When you make these declarations, you have a specific and well-understood allusion to an assumed Constitutional right of yours, to take slaves into the federal territories, and to hold them there as property. But no such right is specifically written in the Constitution. That instrument is literally silent about any such right. We, on the contrary, deny that such a right has any existence in the Constitution, even by implication.
Your purpose, then, plainly stated, is, that you will destroy the Government, unless you be allowed to construe and enforce the Constitution as you please, on all points in dispute between you and us.

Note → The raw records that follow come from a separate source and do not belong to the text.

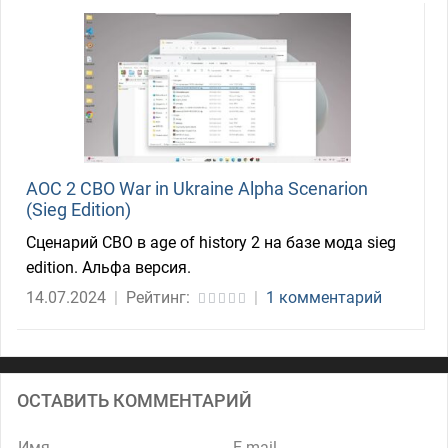
AOC 2 СВО War in Ukraine Alpha Scenarion
(Sieg Edition)
Сценарий СВО в age of history 2 на базе мода sieg
edition. Альфа версия.
14.07.2024
|
Рейтинг:
|
1 комментарий
ОСТАВИТЬ КОММЕНТАРИЙ
Имя
E-mail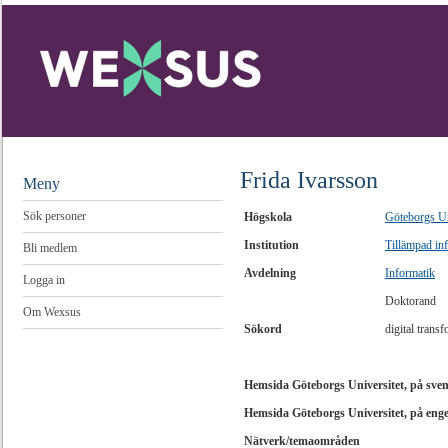
Frida Ivarsson
Meny
Sök personer
Högskola
Göteborgs Un
Institution
Tillämpad in
Bli medlem
Avdelning
Informatik
Logga in
Doktorand
Om Wexsus
Sökord
digital trans
Hemsida Göteborgs Universitet, på sve
Hemsida Göteborgs Universitet, på eng
Nätverk/temaområden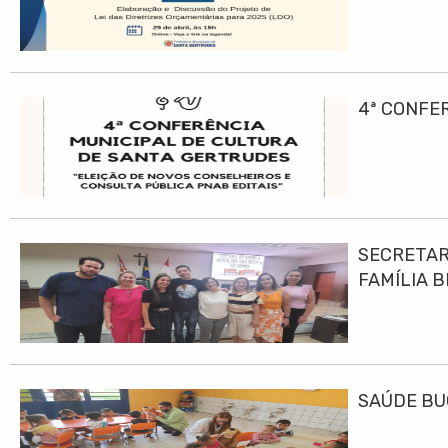
4ª CONFE
SECRETAR
FAMÍLIA B
SAÚDE BU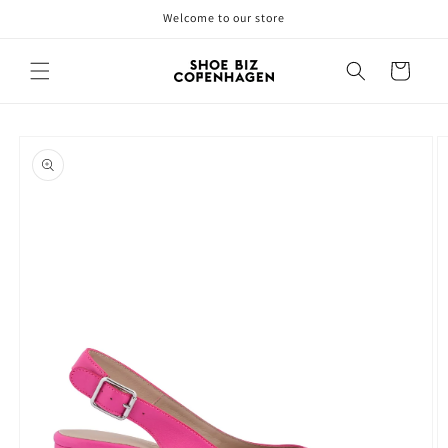
Skip to
Welcome to our store
content
Cart
Skip to
product
information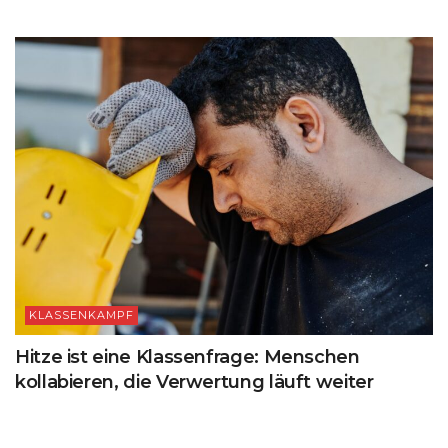
KLASSENKAMPF
Hitze ist eine Klassenfrage: Menschen
kollabieren, die Verwertung läuft weiter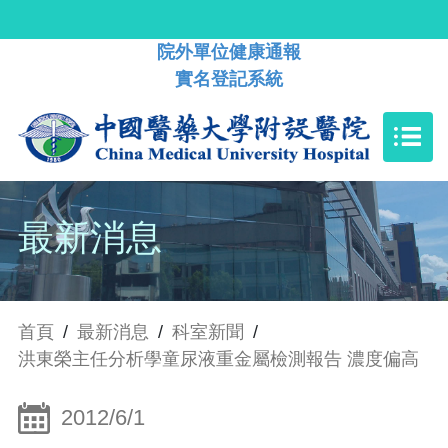
院外單位健康通報
實名登記系統
最新消息
首頁
/
最新消息
/
科室新聞
/
洪東榮主任分析學童尿液重金屬檢測報告 濃度偏高
2012/6/1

You will rule or ruin in all events….
…A few words now to Republicans…. Wrong as we think slavery is, we can yet afford to let it alone where it is, because that much is due to the necessity arising from its actual presence in the nation; but can we, while our votes will prevent it, allow it to spread into the National Territories, and to overrun us here in these Free States? If our sense of duty forbids this, then let us stand by our duty, fearlessly and effectively. Let us be diverted by none of those sophistical contrivances wherewith we are so industriously plied and belabored—contrivances such as groping for some middle ground between the right and the wrong, vain as the search for a man who should be neither a living man nor a dead man—such as a policy of “don’t care” on a question about which all true men do care—such as Union appeals beseeching true Union men to yield to Disunionists, reversing the divine rule, and calling, not the sinners, but the righteous to repentance…LET US HAVE FAITH THAT RIGHT MAKES MIGHT, AND IN THAT FAITH, LET US, TO THE END, DARE TO DO OUR DUTY AS WE UNDERSTAND IT.